Word for word, transcribe every line below.

(Beginning of PROVIDED RECORDS)

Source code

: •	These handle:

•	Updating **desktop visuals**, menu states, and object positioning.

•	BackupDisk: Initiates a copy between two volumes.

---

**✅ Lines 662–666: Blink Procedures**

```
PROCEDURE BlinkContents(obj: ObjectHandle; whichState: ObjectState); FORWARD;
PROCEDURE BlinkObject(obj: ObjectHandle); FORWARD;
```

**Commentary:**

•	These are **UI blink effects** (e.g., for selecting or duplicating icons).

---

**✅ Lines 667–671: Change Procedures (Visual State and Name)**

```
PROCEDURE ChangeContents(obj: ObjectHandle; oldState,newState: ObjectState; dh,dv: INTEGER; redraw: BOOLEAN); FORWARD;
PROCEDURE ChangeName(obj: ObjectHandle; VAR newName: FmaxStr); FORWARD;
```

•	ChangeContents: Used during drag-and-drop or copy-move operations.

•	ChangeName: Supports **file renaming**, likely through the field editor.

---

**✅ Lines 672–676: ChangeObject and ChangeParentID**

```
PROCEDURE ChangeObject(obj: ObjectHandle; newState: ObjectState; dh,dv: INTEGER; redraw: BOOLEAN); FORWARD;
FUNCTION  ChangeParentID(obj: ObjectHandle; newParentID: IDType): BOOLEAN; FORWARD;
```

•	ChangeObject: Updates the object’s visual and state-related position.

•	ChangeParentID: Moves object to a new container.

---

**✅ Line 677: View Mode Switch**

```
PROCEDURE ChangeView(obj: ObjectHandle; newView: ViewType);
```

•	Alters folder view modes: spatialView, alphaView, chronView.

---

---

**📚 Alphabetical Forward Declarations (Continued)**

(End of PROVIDED RECORDS)

-- SOLUTION TO THE EXERCISE --
Source code

: •	These handle:

•	Updating **desktop visuals**, menu states, and object positioning.

•	BackupDisk: Initiates a copy between two volumes.

---

**✅ Lines 662–666: Blink Procedures**

```
PROCEDURE BlinkContents(obj: ObjectHandle; whichState: ObjectState); FORWARD;
PROCEDURE BlinkObject(obj: ObjectHandle); FORWARD;
```

**Commentary:**

•	These are **UI blink effects** (e.g., for selecting or duplicating icons).

---

**✅ Lines 667–671: Change Procedures (Visual State and Name)**

```
PROCEDURE ChangeContents(obj: ObjectHandle; oldState,newState: ObjectState; dh,dv: INTEGER; redraw: BOOLEAN); FORWARD;
PROCEDURE ChangeName(obj: ObjectHandle; VAR newName: FmaxStr); FORWARD;
```

•	ChangeContents: Used during drag-and-drop or copy-move operations.

•	ChangeName: Supports **file renaming**, likely through the field editor.

---

**✅ Lines 672–676: ChangeObject and ChangeParentID**

```
PROCEDURE ChangeObject(obj: ObjectHandle; newState: ObjectState; dh,dv: INTEGER; redraw: BOOLEAN); FORWARD;
FUNCTION  ChangeParentID(obj: ObjectHandle; newParentID: IDType): BOOLEAN; FORWARD;
```

•	ChangeObject: Updates the object’s visual and state-related position.

•	ChangeParentID: Moves object to a new container.

---

**✅ Line 677: View Mode Switch**

```
PROCEDURE ChangeView(obj: ObjectHandle; newView: ViewType);
```

•	Alters folder view modes: spatialView, alphaView, chronView.

---

---

**📚 Alphabetical Forward Declarations (Continued)**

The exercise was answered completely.